Instructions for the task:
Pull out each line of the records that contains the word "proporciona", matching case exactly.

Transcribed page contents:
·····
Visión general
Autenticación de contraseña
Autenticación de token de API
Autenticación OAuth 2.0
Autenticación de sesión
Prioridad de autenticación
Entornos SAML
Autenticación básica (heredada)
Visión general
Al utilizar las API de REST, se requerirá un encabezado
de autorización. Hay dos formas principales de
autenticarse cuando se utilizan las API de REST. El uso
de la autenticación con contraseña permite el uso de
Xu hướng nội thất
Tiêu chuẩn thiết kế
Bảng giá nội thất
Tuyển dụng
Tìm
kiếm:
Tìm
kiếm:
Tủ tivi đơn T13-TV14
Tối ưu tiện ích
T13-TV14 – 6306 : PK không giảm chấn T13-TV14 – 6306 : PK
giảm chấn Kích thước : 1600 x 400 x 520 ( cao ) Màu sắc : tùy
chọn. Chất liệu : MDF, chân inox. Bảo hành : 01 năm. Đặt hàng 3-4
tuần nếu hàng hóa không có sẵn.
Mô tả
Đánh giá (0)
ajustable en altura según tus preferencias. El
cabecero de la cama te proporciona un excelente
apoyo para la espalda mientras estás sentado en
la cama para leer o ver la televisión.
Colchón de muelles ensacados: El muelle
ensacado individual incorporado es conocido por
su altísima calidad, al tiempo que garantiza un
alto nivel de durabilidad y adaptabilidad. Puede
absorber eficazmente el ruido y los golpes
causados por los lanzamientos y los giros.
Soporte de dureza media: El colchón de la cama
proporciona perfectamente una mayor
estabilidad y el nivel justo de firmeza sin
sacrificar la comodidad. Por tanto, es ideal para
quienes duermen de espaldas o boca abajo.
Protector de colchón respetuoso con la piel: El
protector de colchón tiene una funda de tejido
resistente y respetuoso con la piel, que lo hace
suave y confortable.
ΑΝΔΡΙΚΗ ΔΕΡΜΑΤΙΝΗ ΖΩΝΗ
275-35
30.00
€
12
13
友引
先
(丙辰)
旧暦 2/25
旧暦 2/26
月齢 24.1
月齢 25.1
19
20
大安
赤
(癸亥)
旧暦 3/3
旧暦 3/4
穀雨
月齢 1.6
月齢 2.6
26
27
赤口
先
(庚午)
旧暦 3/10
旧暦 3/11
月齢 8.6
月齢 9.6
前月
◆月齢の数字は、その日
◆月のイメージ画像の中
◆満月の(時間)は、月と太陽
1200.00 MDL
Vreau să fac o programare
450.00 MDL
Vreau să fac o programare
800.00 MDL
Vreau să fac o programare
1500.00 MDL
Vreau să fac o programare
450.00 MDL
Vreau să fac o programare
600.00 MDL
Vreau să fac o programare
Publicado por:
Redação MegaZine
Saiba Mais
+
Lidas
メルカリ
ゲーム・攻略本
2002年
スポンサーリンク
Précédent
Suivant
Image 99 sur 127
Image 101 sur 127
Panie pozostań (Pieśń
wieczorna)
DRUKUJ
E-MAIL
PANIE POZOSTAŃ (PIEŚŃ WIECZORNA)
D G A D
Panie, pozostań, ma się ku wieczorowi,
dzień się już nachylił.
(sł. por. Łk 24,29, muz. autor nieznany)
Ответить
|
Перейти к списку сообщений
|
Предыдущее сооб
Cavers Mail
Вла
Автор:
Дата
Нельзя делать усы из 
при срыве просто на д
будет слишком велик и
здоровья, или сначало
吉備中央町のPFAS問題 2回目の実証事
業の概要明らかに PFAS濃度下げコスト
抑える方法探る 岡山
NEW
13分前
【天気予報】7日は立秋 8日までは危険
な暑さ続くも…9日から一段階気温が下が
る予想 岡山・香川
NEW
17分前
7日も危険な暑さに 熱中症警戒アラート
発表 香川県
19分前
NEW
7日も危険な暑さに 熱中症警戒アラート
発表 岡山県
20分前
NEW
·····
Answer to this exercise:
cabecero de la cama te proporciona un excelente
proporciona perfectamente una mayor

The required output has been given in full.